Asian Economic News,  Jan 9, 2006  

HONG KONG, Jan. 3 Kyodo

A bird flu pandemic is unlikely because the H5N1 virus has yet to mutate into highly pathogenic form, a Hong Kong university professor said Tuesday.

''There is no evidence that the H5N1 virus has mutated to be capable of causing a pandemic because it is not effective in transmitting from human to human,'' Kenneth Tsang, a professor in the University of Hong Kong's Department of Medicine, told a press conference.

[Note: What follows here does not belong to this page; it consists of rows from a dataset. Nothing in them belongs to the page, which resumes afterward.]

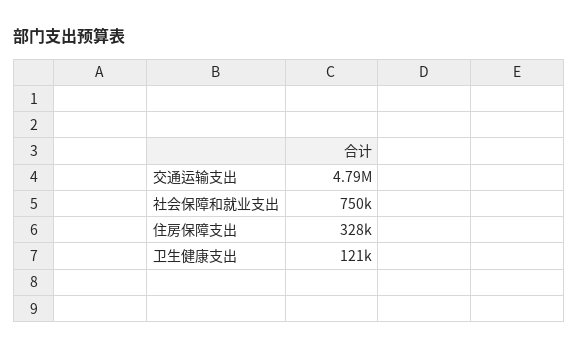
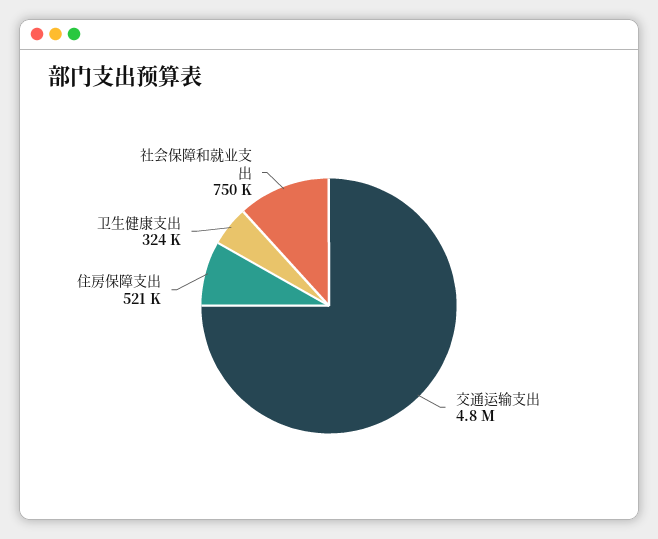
住房保障支出: 328000 -> 521000
卫生健康支出: 121000 -> 324000

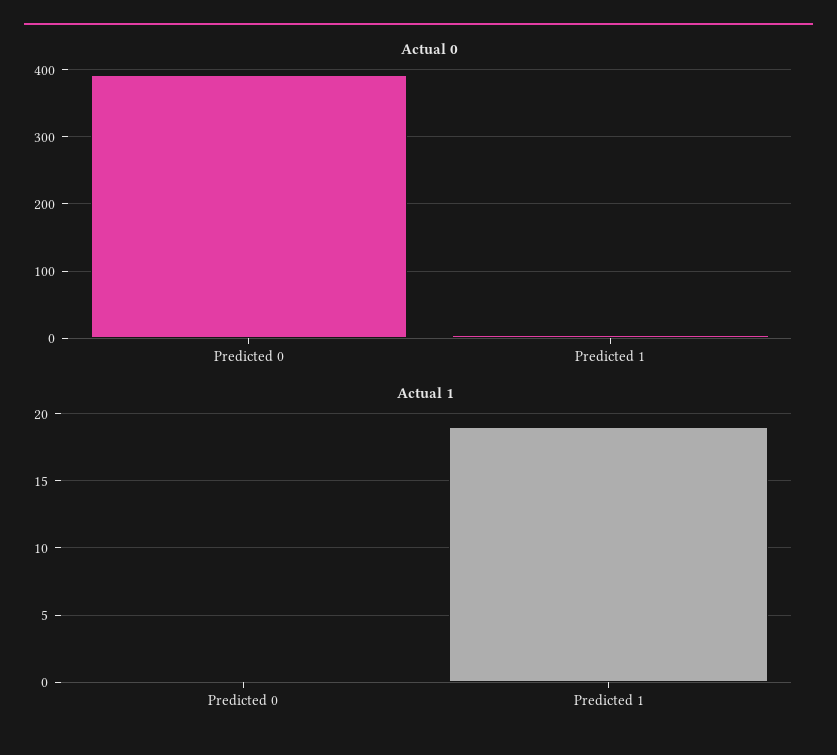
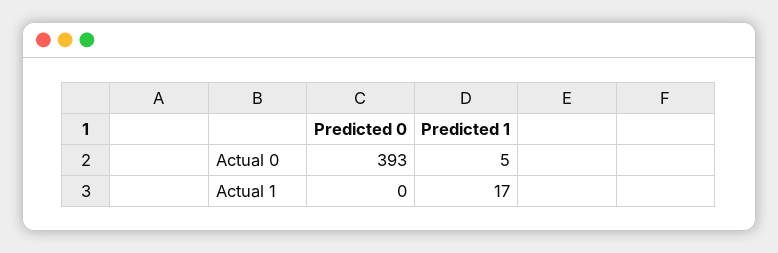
Actual 1, Predicted 1: 19 -> 17

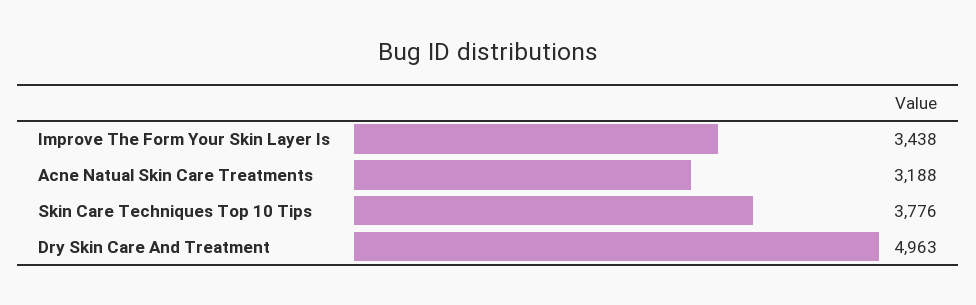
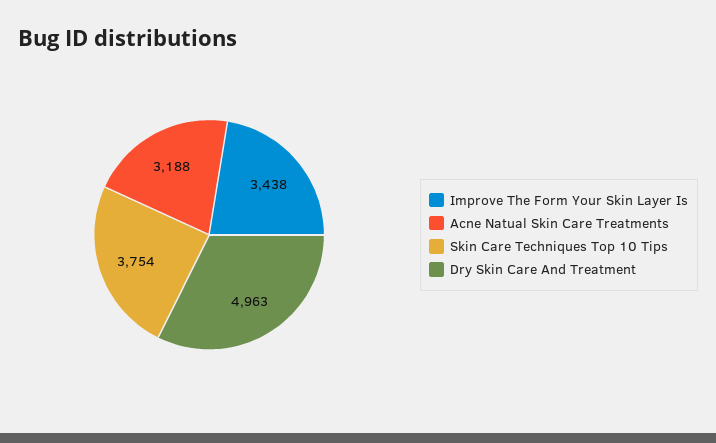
Skin Care Techniques Top 10 Tips: 3776 -> 3754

''Comparing with human flu virus A(H3N2), the H5N1 virus is quite negligible,'' Tsang said before attending a seminar on bird flu for healthcare workers. ''About 50,000 people died from A(H3N2) infection in the U.S. last year. The bird flu virus is not that virulent indeed.''

World Health Organization figures show that 142 people in five Asian countries - Cambodia, China, Indonesia, Thailand and Vietnam - have been infected with H5N1-strain bird flu since late 2003 and 74 of them have died.

Hong Kong reported 18 cases of humans infected with bird flu in H5N1 bird flu in 1997, including six deaths, while mainland China reported seven human cases in 2005, including three deaths.

Tsang said that in the ''extremely unlikely'' worst-case scenario, where 20 percent of the population could be infected and 80 percent of them could die, no government or any country could manage the disaster.

Detailed preparation for such a scenario is also impossible due to limited resources, so the best plan is to strengthen infection control and personal hygiene, he said.

The world supply of antiviral drug Tamiflu, which is the most sought after medicine for bird flu, is strained. Swiss pharmaceutical maker Roche has said it can produce only 300 million treatments of Tamiflu worldwide by 2006.

''What is worrying though, is that some scientists suggested using Tamiflu as the first line of flu treatment, which is not right because the drug is not quite useful,'' Tsang said.

He said doctors in Vietnam and Thailand who treated bird flu patients have told him that Tamiflu does not make much difference compared with other treatments.

As high as 20 percent of people using Tamiflu might develop flu-like symptoms as a side-effect of the drug, causing panic among people, he warned.

Rather than just hoarding Tamiflu, Tsang advocated the use of Relenza, another antiviral drug deemed useful against bird flu infection on its own or in combination with other drugs like Tamiflu.

But Tamiflu remains the more popular choice worldwide because its capsule form is easier to swallow than the powder-form Relenza, which needs to be inhaled.

''Even if a pandemic occurs, it will not happen in Hong Kong first, we don't have many chicken farms and we have neighboring countries to alert us. We must prepare, but not panic,'' Tsang said.